The only other important part of the CPU board is the red reset switch. This switch is used in conjunction with the ‘recall’ or ‘reset’ button on the wired remote at the back of the set. To complete a full reset and memory wiping of the Dallas chip (recommended before each new installation), hold down either the ‘recall’ or ‘reset’ button on the keypad, then press the ‘reset’ button on this CPU board. If the reset has been done correctly, the set will shut off. Upon power-up, all convergence and other parameters on the on screen menu should be reset to’5’. That is, with the exception of the contrast control, which should now be set at ‘2’. Depending on the software installed in the projector, it will be either the ‘reset’ or ‘recall’ button that will activate the full resetting of this board. If you don’t know which software you have, try both. You won’t damage anything by pressing the wrong key on the keypad. The CPU simply won’t do a full reset.

Waveform board

As the title implies, the convergence waveform board generates the waveforms for the convergence board. I will be posted a separate tech tips section that describes how to tweak the trimpots on the front of this board, again under normal circumstances it’s not required to turn these pots. The pincushion board is stacked as a daughterboard on the main board as shown above on some versions of this board. Some do not have this daughterboard.. It’s common for the module contacts to go intermittent. The remedy is simple, take off the daughterboard and insert it back onto the motherboard several times. This cleans the contacts, and you’re good to go for another few years.

ACON board

This board was an option on all models that ended in ‘00’, and was standard equipment on the models ending in ‘01’. Of course, some ACON cameras were added after the fact and some were removed. The ACON consists of three parts: The PC board installed into the rear of the set, the camera on the front, and the 25 pin cable that plugs into the camera and snakes to the motherboard.

The ACON camera assists in the setup and convergence of the unit. When the ACON is installed and working properly, it will align the R and B tubes to the green grid that you need to set up manually. It’s fun to watch, but you can always do a better job manually. When the ACON is installed, the ACON option will come up in the convergence menu. Select it, and the ACON will do it’s job.

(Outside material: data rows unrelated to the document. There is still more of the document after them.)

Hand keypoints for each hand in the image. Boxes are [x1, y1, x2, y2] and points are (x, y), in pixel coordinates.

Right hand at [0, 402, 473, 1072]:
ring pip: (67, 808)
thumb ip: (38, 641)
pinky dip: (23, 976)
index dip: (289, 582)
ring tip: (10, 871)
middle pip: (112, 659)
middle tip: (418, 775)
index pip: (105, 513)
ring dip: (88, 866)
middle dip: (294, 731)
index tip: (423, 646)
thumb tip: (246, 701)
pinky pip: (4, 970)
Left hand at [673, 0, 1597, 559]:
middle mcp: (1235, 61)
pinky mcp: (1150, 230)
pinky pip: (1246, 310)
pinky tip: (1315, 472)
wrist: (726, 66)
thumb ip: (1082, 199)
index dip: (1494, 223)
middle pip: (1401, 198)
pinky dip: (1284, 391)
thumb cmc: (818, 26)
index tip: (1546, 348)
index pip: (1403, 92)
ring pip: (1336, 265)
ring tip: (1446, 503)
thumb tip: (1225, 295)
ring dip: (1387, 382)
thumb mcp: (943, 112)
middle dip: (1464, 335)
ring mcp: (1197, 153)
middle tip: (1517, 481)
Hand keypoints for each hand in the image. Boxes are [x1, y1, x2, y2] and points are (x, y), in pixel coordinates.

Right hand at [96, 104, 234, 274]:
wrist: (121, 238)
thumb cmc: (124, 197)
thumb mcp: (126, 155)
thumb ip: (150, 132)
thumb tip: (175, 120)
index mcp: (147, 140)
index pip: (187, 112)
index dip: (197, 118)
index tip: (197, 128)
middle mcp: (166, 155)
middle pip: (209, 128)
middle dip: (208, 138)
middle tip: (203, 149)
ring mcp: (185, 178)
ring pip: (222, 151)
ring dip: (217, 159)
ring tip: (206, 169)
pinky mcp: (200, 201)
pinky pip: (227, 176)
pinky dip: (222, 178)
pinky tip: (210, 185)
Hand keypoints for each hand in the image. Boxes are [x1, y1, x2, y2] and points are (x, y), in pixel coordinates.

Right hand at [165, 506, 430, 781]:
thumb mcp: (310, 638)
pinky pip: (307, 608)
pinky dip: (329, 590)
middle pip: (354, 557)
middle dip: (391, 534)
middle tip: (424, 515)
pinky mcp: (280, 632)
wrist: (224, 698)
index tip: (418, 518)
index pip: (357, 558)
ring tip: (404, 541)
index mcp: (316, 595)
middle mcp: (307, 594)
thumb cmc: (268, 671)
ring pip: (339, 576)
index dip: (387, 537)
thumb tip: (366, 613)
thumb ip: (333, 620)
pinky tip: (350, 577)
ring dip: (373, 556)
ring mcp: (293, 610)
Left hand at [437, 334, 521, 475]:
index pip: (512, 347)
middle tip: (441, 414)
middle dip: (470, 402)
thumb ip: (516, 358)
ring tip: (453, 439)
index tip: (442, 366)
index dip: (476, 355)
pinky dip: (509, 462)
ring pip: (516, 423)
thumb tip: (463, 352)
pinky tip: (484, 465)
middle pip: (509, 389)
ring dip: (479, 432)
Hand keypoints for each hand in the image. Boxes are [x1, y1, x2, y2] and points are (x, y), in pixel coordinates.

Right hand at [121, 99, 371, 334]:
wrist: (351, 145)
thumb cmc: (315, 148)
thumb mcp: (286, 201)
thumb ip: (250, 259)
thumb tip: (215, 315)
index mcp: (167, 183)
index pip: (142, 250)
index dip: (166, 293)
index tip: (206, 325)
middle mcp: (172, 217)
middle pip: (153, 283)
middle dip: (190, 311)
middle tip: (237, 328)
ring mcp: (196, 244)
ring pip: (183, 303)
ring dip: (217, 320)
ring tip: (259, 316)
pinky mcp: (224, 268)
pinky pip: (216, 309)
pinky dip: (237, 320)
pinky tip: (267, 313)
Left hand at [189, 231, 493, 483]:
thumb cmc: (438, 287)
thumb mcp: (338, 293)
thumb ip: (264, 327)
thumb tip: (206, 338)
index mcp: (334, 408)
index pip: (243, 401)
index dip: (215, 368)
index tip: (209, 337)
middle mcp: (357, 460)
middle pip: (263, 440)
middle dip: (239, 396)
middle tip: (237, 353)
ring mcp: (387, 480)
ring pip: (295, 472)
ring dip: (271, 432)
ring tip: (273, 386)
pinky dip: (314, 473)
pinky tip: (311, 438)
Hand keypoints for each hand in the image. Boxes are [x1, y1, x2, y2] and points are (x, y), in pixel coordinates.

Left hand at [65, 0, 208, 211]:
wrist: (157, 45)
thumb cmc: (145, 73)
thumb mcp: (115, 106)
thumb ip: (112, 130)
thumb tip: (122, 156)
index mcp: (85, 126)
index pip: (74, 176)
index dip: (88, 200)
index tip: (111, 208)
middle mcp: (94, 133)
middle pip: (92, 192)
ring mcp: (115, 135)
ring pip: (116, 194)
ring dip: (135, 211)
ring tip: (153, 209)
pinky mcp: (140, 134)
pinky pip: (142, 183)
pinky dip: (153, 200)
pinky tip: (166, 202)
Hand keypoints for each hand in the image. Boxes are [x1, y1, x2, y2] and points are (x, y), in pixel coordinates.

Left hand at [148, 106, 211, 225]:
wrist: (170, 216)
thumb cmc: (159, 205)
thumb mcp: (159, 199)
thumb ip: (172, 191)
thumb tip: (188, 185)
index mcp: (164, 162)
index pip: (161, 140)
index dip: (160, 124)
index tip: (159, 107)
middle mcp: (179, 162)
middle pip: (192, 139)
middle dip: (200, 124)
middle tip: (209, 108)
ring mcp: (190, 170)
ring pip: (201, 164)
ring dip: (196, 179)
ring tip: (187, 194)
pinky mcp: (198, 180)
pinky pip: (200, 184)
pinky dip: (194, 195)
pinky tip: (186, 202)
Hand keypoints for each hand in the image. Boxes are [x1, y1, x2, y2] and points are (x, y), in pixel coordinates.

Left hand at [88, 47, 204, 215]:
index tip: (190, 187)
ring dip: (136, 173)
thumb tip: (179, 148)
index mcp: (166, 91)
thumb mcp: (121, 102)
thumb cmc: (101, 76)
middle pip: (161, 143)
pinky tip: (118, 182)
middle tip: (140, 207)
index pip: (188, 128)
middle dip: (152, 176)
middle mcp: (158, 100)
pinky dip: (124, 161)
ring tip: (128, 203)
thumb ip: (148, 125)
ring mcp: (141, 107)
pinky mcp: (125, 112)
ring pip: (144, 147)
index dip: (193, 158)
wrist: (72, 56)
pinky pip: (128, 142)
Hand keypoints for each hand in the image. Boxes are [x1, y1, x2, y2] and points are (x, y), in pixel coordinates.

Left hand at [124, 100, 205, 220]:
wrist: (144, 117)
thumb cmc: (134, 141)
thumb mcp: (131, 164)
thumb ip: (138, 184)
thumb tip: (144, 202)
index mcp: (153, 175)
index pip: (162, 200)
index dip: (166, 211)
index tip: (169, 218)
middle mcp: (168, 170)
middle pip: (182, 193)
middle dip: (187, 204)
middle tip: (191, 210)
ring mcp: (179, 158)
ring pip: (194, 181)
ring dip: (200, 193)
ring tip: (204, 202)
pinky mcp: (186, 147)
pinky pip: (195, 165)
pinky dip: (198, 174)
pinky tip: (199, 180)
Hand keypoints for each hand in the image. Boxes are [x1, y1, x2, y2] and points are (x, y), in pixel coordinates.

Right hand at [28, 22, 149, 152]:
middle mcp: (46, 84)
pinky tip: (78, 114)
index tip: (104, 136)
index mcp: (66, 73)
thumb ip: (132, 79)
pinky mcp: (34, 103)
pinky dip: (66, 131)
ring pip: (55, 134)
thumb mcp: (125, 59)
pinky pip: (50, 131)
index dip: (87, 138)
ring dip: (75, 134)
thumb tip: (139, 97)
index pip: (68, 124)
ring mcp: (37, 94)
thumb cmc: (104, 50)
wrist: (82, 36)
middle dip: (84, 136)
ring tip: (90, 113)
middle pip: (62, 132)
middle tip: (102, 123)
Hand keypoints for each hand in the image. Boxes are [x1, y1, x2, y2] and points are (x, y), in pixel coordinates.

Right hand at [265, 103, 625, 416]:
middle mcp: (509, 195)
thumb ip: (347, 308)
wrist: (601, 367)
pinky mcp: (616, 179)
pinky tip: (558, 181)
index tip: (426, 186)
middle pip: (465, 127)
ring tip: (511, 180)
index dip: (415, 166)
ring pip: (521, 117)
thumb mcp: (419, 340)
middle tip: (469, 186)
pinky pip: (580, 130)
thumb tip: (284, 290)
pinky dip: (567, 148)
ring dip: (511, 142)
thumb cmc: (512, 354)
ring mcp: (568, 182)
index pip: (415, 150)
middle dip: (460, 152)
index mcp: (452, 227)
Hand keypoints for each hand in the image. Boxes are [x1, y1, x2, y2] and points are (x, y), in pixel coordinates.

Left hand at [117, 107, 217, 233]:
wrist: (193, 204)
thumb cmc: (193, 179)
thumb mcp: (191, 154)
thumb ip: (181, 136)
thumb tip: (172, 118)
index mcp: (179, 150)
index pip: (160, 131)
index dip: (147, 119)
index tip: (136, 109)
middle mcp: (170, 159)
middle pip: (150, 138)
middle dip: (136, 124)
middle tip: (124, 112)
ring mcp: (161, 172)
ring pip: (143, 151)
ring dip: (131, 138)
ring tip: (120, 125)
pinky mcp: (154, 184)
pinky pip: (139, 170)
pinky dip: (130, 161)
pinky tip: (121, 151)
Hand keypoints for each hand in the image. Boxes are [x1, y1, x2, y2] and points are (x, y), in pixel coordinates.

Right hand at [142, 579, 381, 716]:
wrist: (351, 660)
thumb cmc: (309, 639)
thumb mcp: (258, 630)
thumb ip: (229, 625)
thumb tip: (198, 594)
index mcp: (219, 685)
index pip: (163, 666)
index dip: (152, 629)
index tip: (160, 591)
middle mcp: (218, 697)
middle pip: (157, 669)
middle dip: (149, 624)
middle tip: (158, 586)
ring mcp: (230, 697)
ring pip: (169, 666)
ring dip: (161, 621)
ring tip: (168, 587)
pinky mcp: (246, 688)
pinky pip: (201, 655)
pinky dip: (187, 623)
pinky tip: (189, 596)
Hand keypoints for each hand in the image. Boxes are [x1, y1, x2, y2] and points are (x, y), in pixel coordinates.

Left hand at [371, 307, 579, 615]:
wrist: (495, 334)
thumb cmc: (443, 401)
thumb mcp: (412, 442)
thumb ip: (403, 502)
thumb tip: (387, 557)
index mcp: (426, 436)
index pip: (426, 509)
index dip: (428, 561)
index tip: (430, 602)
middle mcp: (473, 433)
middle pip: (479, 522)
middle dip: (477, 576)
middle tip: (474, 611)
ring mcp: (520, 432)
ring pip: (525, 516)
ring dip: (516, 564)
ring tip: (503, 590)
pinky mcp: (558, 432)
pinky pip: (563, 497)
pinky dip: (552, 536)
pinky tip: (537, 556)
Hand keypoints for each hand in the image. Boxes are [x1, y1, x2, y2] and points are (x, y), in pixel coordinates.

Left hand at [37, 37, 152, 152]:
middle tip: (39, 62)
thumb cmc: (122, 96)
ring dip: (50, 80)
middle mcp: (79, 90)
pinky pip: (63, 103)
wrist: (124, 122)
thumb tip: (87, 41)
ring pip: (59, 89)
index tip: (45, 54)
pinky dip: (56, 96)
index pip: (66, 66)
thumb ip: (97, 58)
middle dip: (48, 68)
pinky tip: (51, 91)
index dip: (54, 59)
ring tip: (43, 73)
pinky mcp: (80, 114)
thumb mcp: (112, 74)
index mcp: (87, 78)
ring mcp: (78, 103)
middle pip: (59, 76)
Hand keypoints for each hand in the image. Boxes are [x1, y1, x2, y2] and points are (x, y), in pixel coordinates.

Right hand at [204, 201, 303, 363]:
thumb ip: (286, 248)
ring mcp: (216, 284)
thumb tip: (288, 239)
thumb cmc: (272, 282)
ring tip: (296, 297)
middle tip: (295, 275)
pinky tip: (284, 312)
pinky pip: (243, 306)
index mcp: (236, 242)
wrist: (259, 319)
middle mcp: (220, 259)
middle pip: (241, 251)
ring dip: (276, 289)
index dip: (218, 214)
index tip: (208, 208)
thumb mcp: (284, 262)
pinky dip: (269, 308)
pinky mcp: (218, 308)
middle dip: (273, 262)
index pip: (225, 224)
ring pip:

The ACON PC board is fairly reliable, but the mechanical servo controlled camera had it’s issues. Most often, the camera got hit physically and sustained damage to the servos. Over time, the optics of the camera became dirty, and would show error messages. The optics are cheap and dirty in these ACON units, and it’s not difficult to pull the camera open to clean them. Note that the ACON must be operated in complete darkness for the best results, any ambient light will throw the camera off.